U.S. Rep. Cheri Bustos, D-Moline, and other Illinois lawmakers have called for townships to be included in federal COVID-19 recovery assistance, and some Peoria-area township officials believe additional funding will help make ends meet.
Kindra Cunningham, office manager for Fondulac Township in Tazewell County, said more federal aid will help townships across the state cover extra expenses brought on by increased need for emergency services brought on by the pandemic.
“All townships provide general assistance, but only some provide emergency assistance.
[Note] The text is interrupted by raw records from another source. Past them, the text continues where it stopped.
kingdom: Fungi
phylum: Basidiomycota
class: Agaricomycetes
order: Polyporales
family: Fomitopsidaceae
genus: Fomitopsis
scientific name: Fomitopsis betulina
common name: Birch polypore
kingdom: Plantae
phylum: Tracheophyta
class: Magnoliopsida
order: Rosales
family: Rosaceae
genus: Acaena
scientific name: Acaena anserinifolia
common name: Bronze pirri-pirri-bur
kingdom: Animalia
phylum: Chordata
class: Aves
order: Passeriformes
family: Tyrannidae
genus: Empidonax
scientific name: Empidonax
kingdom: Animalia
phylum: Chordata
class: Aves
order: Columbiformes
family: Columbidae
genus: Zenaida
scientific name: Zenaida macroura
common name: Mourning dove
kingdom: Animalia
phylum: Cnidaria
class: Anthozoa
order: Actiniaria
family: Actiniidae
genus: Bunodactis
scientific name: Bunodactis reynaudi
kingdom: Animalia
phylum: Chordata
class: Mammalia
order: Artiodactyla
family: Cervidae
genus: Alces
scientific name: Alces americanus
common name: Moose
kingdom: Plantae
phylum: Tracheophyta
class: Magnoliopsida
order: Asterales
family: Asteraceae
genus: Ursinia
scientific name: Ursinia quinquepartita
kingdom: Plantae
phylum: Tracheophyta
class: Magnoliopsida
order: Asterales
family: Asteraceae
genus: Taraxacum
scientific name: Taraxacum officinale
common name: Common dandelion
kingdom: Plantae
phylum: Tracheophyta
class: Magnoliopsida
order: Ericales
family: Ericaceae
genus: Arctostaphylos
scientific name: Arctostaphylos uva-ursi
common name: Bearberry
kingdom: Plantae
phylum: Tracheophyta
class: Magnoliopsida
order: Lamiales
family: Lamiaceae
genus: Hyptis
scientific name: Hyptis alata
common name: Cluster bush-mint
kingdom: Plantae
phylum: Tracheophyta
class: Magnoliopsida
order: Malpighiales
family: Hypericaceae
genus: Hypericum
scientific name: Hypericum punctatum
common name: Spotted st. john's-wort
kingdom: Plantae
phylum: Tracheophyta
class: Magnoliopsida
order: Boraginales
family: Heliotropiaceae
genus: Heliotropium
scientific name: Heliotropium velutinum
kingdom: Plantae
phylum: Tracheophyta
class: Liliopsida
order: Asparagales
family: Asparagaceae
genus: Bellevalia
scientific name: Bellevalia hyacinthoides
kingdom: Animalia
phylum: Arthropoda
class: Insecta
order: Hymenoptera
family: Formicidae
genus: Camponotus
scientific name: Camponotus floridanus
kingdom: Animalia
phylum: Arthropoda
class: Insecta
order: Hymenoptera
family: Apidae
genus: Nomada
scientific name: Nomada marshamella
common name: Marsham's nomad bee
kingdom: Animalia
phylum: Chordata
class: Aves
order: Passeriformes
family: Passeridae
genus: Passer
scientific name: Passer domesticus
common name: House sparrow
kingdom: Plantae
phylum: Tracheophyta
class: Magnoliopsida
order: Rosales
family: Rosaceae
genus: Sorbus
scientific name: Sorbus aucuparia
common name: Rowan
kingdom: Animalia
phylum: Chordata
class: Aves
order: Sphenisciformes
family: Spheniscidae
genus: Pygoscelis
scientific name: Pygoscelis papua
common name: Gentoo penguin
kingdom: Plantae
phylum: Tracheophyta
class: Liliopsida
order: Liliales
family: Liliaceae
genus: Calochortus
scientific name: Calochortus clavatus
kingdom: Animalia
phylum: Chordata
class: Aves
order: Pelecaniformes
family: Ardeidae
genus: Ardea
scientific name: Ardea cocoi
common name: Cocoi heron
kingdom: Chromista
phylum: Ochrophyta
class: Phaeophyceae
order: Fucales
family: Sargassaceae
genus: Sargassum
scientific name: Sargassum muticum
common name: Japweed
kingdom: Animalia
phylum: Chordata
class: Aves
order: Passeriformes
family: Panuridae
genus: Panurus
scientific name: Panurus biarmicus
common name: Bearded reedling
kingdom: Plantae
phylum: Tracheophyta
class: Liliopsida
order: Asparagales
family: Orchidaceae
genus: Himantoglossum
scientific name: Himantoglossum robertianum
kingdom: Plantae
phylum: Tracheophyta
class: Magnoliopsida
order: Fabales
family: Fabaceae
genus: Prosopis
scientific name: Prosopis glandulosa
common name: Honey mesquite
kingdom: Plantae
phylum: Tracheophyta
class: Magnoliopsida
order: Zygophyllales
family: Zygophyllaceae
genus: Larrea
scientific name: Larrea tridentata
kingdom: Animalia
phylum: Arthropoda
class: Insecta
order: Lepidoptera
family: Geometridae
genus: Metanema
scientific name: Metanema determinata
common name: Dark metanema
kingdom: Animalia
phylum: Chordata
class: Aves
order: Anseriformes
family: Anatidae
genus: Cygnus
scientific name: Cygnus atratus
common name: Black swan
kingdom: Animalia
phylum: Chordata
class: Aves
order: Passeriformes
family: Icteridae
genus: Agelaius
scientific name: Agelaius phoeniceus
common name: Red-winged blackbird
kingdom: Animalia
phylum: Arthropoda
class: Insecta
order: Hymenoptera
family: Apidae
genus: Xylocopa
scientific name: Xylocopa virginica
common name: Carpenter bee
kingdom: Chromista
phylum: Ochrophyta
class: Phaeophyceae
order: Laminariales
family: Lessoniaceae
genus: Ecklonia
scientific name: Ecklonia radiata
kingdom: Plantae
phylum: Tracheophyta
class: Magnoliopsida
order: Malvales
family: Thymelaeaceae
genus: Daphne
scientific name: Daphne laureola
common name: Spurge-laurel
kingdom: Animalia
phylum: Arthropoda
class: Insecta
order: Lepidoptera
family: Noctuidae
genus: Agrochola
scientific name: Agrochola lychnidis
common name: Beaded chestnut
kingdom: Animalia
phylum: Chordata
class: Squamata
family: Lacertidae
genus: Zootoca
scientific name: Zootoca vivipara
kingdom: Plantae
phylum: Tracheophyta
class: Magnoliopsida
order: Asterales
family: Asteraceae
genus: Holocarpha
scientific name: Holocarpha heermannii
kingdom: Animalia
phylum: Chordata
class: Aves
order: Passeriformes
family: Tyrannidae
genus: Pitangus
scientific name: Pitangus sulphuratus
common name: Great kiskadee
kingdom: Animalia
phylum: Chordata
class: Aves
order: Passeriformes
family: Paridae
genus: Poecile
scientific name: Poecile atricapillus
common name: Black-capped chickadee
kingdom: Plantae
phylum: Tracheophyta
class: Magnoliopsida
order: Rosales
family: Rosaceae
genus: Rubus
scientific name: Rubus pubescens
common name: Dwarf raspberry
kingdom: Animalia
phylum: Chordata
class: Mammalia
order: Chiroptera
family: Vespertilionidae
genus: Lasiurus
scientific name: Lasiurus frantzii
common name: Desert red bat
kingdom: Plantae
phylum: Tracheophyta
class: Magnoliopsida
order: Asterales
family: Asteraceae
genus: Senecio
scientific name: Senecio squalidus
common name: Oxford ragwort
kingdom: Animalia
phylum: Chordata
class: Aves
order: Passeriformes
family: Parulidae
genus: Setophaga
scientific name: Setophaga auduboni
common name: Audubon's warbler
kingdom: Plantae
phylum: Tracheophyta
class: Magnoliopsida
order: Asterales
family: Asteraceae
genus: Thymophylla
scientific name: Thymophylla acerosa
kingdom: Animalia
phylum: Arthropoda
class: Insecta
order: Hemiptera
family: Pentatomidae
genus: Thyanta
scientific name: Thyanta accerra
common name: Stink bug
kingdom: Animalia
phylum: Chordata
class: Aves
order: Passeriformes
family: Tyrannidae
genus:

So anybody who's looking for help with rent and utilities is calling townships, and that means that some townships may even have to increase their general assistance case workers,” said Cunningham. “So there's definitely a cost there.
“I think that by allowing townships to receive some of that money would help them recoup some of the cost, because by statute townships have to provide general assistance to people who are eligible for that assistance whether they have the money or not.”
Bustos joined Sen. Dick Durbin and several other members of Illinois’ Congressional delegation in asking Treasury Secretary Janet Yellen to include state-established townships in the allocation of aid from the Coronavirus State and Local Fiscal Recovery Fund established through the American Rescue Plan relief package.
Fondulac Township supervisor Rick Swan said the township hasn't yet encountered any budget problems from the pandemic – so far.
“We've been able to operate as we do because we are very lean on the operational side,” said Swan, noting the township only has three full-time employees: Cunningham, and two workers at the township’s 22-acre cemetery.
“One of the concerns that we have is a lot of businesses and property owners are looking for tax relief from this, and we don't know where that's going to go over the next year or two,” he said. “If that happens, then that means the funding that we, the schools, the cities, and everyone gets will be reduced. So that means budget cuts, operational cuts, and that sort of thing, so we're watching that very closely.”
Pekin Township supervisor Shannon Saal said officials there also haven’t yet had to cut back any services out of budgetary concerns, but noted any additional funding is always welcome.
“We've been very fortunate. We have a lot of donations that come in, for our food pantry and such. So we're not really affected by it as of right now,” said Saal. “We don't turn anything away, so any assistance is greatly appreciated.”
In their letter to Yellen, the lawmakers said townships play a critical role for Illinois citizens, providing numerous services and maintaining 71,000 miles of roads. Swan noted the road maintenance aspect isn’t a factor in the Tri-County.
“A lot of (Bustos’) areas are rural areas, and they are very, very, very dependent upon townships,” he said. “We overlap here with cities and counties, where out in the rural areas the townships do most of the roads and they do a lot of the work that's done because they aren’t in municipalities.”